Deux propositions intéressantes déjà pour se mettre en appétit. Dont l'une, "Dans ma rue" par le Théâtre des Zygomars, très attendue après le succès de "Macaroni !", le précédent opus de Vincent Zabus et Pierre Richards. 

L'alchimie fonctionne toujours entre ces deux artistes pour une belle tranche d'enfance inspirée de la bande dessinée "Les petites gens", de Vincent Zabus également, qui ouvre les fenêtres sur les secrets, les espoirs et les déceptions des habitants de la rue de Carmen. Interdite de sortie le soir, par une mère au caractère bien trempé, la fillette, trop curieuse de savoir qui sont ces voisins qui sortent tous à 18 heures tapantes, n'obéira pas longtemps. 

Face à une maquette, sur fond d'orgue de Barbarie, Carmen et Louis se souviennent de leur rencontre. Elle, Nathalie Mellinger, alias Carmen, fraîchement survoltée, entame un chant réaliste le plus sérieusement du monde. Lui, Samuel Laurant, dans le rôle de Louis aux beaux yeux bleus, embraye, au refrain, avec quelques secondes de décalage, de sa voix grave et sensuelle. 

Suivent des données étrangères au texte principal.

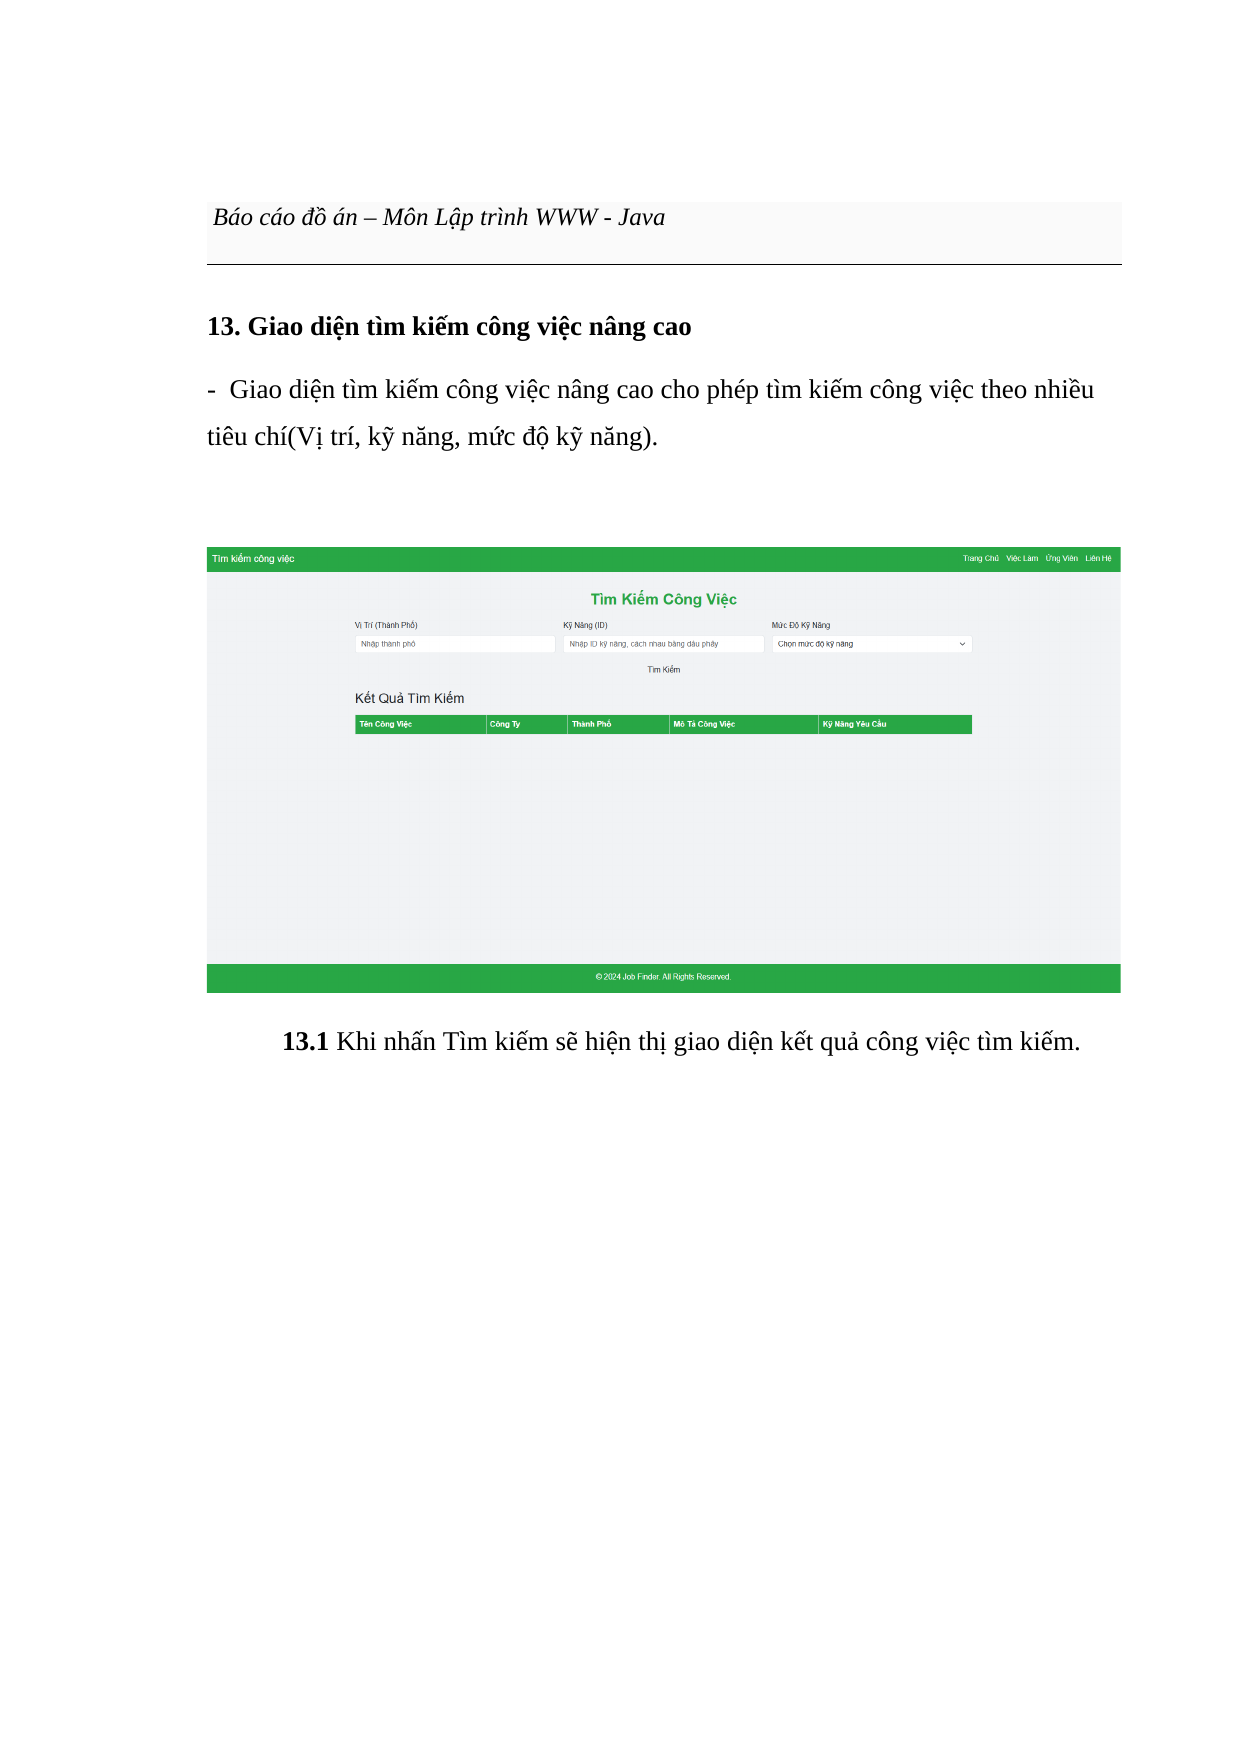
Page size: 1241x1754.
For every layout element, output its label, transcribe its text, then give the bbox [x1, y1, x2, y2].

Puis le rideau s'ouvre sur la rue en perspective. Ensemble, les deux amoureux reviendront sur le passé avec une alternance mesurée de nostalgie, d'humour et de suspense saupoudrée de jolies trouvailles telles ce livre qui s'ouvre pour donner vie à l'un ou l'autre personnage de papier. Une rue très fréquentable.

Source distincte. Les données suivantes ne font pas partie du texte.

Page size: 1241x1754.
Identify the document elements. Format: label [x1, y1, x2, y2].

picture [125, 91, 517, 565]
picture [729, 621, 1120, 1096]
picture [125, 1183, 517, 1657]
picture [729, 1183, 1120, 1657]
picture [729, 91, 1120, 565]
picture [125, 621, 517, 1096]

Sur un ton plus grinçant, "Colon(ial)oscopie a ouvert la danse dès potron-minet. Ou presque. Un texte incisif de Geneviève Voisin et Francesco Mormino qui revient par touches bien balancées sur le passé colonial de la Belgique, un sujet qui ne figure pas au programme scolaire et qui à défaut d'y entrer par la grande porte pourrait le faire par la fenêtre, celle qu'ouvre si souvent le théâtre. 

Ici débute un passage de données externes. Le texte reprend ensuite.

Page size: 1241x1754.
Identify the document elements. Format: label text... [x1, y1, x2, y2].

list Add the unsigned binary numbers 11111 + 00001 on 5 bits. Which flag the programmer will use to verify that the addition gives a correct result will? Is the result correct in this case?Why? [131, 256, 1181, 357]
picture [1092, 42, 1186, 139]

A mi-chemin entre la conférence et la représentation, "Colon(ial)oscopie" établissant de réels parallèles entre l'attitude des Blancs vis-à-vis des Noirs et celle de la mère, Geneviève Voisin, une narratrice bien campée, et le vin de palme aidant, de plus en plus déjantée, et sa fille timorée, Justine Verschuere Buch. 

Le texte pique là où il faut et rappelle, des mains coupées au viol des femmes en passant par le village de noirs à l'Expo universelle de 1897, les épisodes les moins glorieux de notre petit lopin de terre d'héroisme... Utile et sarcastique à souhait, malgré quelques longueurs vite pardonnées au regard de celles de l'Histoire.